Export controls show a similar misalignment. The United States has focused on restricting training-optimized chips like the H100, assuming this would bottleneck China’s AI progress. But as inference becomes the engine of applied AI, China’s access to inference-optimized chips like the H20—which complies with U.S. rules yet outperforms the H100 for certain tasks—shows how the policy misses the mark. Add China’s stockpile of A100-class chips, still highly effective for inference, and it’s clear that training-centric controls are not slowing progress. The entire approach to AI export controls should be reevaluated, but if export policy doesn’t evolve to reflect the shift toward inference, it will leave key loopholes wide open.

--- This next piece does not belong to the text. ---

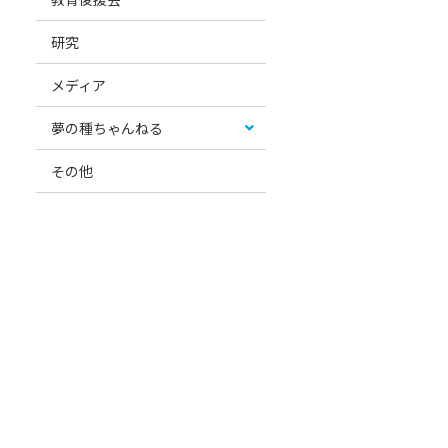
研究
メディア
夢の種ちゃんねる
その他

Energy policy for AI is no different. The administration has prioritized expanding energy access to support model training, including invoking a national energy emergency to accelerate power generation, while ignoring the competitive advantages of supporting energy-efficient inference. But as is true for the auto industry, governments can make it easier to build powerful engines, but to succeed in a global market, companies also need to sell vehicles that are efficient to operate. Similarly, even if training energy-intensive AI models becomes easier, global adopters will favor models that are less costly to run. That’s part of what makes the energy-efficient models from Mistral, the French AI startup, so competitive. The United States should, therefore, help establish energy transparency standards for AI models, encouraging developers to design more efficient systems and helping buyers choose them.
U.S. AI policy needs to catch up to where the field is today. Recognizing the growing role of inference is a simple shift that could unlock smarter decisions across the board.